Sans rien renier de la multiplicité de ses techniques d’origine (jonglage, trapèze, funambulisme, clown, contorsion, etc.), mais en les orientant vers d’autres fins, « le » cirque n’est plus ce qu’il était, se lamenteront les passéistes. Mais tout art n’est-il pas vivant qu’à la condition d’étendre ses limites, de se déplacer et de sans cesse se réinventer ? La mutation que connait aujourd’hui le spectacle vivant brouille les disciplines. Que cela n’aille pas sans frictions (comme l’a montré la « controverse » d’Avignon 2005 sur le « théâtre de texte »), c’est dans l’ordre des choses. Les musées ont du bon ; ils permettent d’accéder à un patrimoine, lente sédimentation d’œuvres qui ont formé le regard et la perception. Mais si l’on parle de création, il faut parvenir à séparer la « technique » de la « poésie ».
En 1994, le philosophe Jean-Luc Nancy publiait aux éditions Galilée un ouvrage dont la lecture reste fort stimulante, sous un titre qui, de prime abord, semble appartenir à un vocabulaire éteint : Les Muses. « Les Muses tiennent leurs noms d’une racine qui indique l’ardeur, la tension vive qui s’élance dans l’impatience, le désir ou la colère, celle qui brûle d’en venir à savoir et à faire » écrit le philosophe Jean-Luc Nancy. « La Muse anime, soulève, excite, met en branle. Elle veille avec force sur la forme. Mais cette force jaillit au pluriel. Elle est donnée, d’emblée, dans des formes multiples. Il y a les Muses et non la Muse. C’est cette origine multiple qui doit nous intéresser : Pourquoi y a t-il plusieurs arts et non pas un seul ? »
La subdivision des arts (affaire de classement, quand elle n’est pas de hiérarchie) ne devrait rien avoir à faire avec l’appréhension esthétique de tel ou tel objet, singulier par essence. Ou plus exactement, en ces temps où le ministère de la Culture s’apprête à recomposer son organigramme, on se prend à rêver que soient séparés, une fois pour toutes, ce qui relèverait d’une évaluation des techniques (écoles, lieux de formation) et d’une appréciation des esthétiques.
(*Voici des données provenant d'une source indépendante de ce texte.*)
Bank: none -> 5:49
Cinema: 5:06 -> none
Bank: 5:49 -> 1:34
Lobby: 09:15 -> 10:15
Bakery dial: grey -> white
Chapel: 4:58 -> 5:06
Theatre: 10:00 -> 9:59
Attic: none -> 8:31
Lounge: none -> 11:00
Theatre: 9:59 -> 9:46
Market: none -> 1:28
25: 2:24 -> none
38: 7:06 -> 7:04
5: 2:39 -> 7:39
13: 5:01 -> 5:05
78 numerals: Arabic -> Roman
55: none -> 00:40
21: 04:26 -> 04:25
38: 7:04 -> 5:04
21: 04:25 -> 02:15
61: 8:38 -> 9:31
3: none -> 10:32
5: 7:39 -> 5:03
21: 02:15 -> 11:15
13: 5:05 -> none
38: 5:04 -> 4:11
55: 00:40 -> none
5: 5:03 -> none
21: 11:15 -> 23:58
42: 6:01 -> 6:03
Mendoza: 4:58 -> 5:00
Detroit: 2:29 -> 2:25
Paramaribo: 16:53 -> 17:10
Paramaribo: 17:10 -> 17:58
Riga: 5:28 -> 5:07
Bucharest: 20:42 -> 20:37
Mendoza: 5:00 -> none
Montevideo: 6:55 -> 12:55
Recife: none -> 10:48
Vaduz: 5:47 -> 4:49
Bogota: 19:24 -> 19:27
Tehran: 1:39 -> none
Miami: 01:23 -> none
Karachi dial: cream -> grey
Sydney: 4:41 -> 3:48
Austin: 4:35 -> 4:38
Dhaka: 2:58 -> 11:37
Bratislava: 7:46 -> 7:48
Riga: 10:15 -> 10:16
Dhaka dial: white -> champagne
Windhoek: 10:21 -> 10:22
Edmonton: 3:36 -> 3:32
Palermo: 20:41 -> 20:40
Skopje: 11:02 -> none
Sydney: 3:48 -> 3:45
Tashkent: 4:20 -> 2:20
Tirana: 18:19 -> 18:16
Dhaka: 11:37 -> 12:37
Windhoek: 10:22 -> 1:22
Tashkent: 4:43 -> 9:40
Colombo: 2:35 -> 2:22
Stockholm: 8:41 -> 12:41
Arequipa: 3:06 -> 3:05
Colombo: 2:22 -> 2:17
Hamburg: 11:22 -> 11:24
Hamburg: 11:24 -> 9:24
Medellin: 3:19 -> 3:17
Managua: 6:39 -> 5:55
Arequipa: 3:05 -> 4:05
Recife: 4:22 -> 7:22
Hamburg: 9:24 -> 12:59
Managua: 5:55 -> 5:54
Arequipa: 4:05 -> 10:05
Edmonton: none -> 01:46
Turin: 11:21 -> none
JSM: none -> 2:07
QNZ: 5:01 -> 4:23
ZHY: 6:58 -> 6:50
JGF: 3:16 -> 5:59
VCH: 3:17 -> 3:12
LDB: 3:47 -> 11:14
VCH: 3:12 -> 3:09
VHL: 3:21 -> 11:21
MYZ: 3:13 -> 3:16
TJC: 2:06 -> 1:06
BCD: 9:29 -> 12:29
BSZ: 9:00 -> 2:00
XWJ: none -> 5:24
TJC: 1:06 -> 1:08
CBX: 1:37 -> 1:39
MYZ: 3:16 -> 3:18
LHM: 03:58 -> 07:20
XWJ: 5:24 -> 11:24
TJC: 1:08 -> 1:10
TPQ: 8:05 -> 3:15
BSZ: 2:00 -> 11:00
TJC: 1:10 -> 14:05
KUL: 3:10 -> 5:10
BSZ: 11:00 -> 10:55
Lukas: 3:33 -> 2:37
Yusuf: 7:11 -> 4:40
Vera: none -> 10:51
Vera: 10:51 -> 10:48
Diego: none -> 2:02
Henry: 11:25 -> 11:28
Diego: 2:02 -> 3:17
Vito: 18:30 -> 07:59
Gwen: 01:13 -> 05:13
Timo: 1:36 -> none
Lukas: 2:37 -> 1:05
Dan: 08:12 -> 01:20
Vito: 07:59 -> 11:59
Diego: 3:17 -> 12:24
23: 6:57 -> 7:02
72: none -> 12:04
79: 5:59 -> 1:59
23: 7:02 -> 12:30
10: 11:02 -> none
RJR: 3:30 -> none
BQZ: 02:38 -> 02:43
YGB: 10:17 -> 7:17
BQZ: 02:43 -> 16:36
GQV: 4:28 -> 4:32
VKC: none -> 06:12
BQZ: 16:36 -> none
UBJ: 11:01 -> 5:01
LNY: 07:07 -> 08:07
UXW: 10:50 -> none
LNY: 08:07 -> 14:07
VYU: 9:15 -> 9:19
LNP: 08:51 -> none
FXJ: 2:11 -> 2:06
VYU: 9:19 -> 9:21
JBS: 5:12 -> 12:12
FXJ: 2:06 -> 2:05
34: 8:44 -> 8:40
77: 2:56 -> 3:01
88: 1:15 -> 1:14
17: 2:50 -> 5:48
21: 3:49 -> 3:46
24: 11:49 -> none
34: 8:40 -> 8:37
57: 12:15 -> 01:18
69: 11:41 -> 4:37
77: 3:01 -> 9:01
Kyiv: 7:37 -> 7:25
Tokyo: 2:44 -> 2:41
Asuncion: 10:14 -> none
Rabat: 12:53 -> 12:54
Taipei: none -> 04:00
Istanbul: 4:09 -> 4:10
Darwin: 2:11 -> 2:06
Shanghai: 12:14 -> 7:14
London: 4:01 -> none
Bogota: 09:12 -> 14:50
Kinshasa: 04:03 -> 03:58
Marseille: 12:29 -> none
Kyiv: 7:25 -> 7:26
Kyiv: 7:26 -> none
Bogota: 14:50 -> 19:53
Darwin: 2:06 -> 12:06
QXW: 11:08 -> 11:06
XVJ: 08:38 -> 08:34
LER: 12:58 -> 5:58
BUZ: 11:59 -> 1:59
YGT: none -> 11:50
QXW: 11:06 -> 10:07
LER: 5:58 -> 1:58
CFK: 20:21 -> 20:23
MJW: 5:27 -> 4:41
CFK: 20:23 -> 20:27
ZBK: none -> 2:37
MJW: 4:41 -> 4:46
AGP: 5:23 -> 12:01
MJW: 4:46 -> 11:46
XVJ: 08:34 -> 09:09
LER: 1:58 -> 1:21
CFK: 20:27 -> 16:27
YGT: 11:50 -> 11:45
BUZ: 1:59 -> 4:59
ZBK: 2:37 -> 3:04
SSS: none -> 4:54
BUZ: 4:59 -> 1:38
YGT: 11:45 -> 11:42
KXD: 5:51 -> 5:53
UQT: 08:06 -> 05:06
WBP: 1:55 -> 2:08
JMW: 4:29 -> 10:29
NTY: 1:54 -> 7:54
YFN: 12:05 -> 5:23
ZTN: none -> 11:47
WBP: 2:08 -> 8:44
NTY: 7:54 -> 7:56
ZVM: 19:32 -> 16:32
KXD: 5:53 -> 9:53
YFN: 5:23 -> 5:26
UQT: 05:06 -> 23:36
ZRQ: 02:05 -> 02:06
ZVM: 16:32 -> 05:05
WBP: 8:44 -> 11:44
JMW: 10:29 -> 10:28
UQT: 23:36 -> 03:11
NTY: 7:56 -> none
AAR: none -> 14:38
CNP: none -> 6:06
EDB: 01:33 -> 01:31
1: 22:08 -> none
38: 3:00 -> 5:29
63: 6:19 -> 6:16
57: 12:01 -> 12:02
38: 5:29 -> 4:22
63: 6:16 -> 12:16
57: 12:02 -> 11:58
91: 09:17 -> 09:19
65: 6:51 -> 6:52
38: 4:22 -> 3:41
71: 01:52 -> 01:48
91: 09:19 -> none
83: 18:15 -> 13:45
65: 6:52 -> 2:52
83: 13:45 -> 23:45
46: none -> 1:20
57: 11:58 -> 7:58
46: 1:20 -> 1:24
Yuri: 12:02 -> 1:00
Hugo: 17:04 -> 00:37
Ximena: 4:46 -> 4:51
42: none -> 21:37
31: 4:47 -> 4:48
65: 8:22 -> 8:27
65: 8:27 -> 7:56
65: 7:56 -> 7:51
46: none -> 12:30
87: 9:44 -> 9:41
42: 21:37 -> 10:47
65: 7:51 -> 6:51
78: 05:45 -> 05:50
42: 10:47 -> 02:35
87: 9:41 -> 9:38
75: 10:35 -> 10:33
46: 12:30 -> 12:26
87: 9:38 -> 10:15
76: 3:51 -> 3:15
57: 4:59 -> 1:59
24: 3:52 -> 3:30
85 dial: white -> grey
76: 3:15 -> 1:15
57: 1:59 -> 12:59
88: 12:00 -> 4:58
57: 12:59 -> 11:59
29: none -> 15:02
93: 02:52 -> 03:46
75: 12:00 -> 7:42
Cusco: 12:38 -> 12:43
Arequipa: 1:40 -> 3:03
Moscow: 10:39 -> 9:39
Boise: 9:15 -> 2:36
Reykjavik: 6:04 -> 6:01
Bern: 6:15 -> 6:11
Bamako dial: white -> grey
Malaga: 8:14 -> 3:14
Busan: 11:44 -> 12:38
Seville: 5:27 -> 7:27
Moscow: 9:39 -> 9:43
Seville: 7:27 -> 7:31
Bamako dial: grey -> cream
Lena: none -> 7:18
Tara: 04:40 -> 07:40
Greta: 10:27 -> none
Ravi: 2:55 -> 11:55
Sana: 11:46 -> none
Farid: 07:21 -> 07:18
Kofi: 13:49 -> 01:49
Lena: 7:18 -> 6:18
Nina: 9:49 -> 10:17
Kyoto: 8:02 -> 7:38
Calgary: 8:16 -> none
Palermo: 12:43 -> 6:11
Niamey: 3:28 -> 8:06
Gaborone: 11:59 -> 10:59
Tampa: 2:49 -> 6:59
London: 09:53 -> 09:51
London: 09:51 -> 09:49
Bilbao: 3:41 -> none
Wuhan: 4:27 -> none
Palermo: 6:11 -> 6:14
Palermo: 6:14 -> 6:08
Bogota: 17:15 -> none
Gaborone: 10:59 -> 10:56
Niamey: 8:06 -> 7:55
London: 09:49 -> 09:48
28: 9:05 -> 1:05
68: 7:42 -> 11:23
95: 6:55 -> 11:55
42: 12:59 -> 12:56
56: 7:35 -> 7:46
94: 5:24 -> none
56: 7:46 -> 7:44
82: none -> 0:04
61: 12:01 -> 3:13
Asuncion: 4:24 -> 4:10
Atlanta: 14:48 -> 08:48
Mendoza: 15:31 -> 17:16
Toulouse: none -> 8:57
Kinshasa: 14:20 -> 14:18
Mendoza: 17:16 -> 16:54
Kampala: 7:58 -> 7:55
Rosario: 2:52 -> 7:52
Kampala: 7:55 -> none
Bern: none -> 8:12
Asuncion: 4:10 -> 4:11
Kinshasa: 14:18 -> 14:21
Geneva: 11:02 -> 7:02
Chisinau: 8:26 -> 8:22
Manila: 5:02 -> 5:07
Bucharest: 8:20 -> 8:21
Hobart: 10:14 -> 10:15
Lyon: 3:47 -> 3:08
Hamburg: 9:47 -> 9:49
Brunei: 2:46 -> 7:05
A quand une commission inter-muses composée non plus d’inspecteurs et de « professionnels », mais de poètes et de dilettantes ?
En ces temps-ci où toute politique est rabattue sur des questions techniques (et tout particulièrement, aujourd’hui, de techniques d’évaluation quantitative dont le principe statistique est en lui-même contestable), on rêve d’un ministre des Muses, qui commencerait un discours à l’Assemblée nationale en citant, par exemple, Jean-Luc Nancy : « on peut dire non seulement que l’homme est technicien, ou le produit des techniques, mais qu’il est bel et bien l’animal technique, parce qu’il n’a pas, justement, sa fin en soi. Il est l’animal non-déterminé, comme disait Nietzsche ».
L’humain, cet animal non-déterminé ? Curieux, c’est précisément ce dont parle le spectacle de Christophe Huysman, dont le titre Human (articulations) est en lui-même assez explicite. Toute technique qui n’extériorise pas une humanité, en s’articulant à de l’indéterminé, est vouée à disparaître (ou pire, à se figer en simple reproduction mécanique). Alors, bien sûr, Human (articulations) n’est pas (qu’) un spectacle de cirque. Tant mieux, si l’on veut que les « territoires de cirque » soient avant tout des fabriques (esthétiques) d’humanité.